Eiligst brachen sie auf. Maßloses Erstaunen malte sich auf ihren Gesichtern, als sie bei ihrer Ankunft unten die Schwestern in einem Boote fanden, das sich am Uferrande auf dem Rhein wiegte. Mit seltsamem Lächeln winkten sie den Kommenden; dann richtete sich die älteste im Nachen empor und rief weit vernehmbar:

»Schlagt Euch aus den Sinnen Eure Hoffnungen; denn keiner von uns würde es jemals einfallen, Euch zu lieben, noch zu ehelichen. Viel zu lieb ist uns die Freiheit, als sie einem Manne zu opfern. Auf einem Verwandtensitz in dem Kölner Lande drunten gedenken wir noch viele liebestrunkene Freier zu ernüchtern, gleich Euch, ihr edlen Herren. Dorthin trägt uns das Boot.
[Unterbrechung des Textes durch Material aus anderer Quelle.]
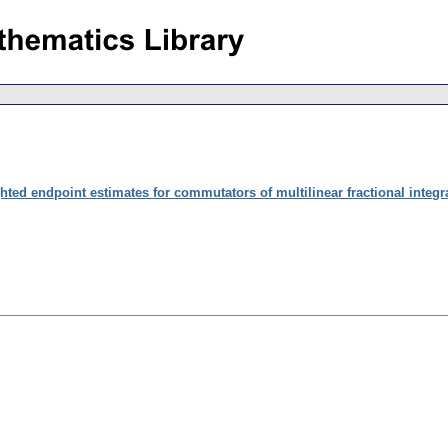
hted endpoint estimates for commutators of multilinear fractional integr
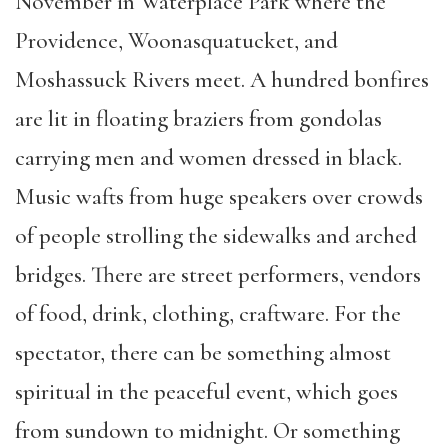
November in Waterplace Park where the
Providence, Woonasquatucket, and
Moshassuck Rivers meet. A hundred bonfires
are lit in floating braziers from gondolas
carrying men and women dressed in black.
Music wafts from huge speakers over crowds
of people strolling the sidewalks and arched
bridges. There are street performers, vendors
of food, drink, clothing, craftware. For the
spectator, there can be something almost
spiritual in the peaceful event, which goes
from sundown to midnight. Or something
Lebt wohl!«

Eine spöttische Lache schloß die Hohnrede und siebenfach hallte ein spottender Abschiedsgruß am Ufer wieder, während das Fahrzeug sich in Bewegung setzte. Sprachlos vor Scham und Zorn standen die Betrogenen. Da erhob sich plötzlich ein gewaltiger Sturm auf dem Strome. Der Nachen schwankte, und in gellenden Angstrufen erstarb das Gelächter der Sieben. Es wurde erstickt von dem Brüllen der Wogen, die das Boot erfaßten und samt seinen Insassen in ihrem Strudel begruben.

* * *

An der Stelle, wo jene felsenharten Jungfrauen in die Tiefe versanken, erhoben sich sieben Felsspitzen aus dem Wasser. Noch heute ragen dort die sieben Steine aus dem Strom hervor, allen spröden Jungfrauen jener Gegend zur heilsamen Warnung.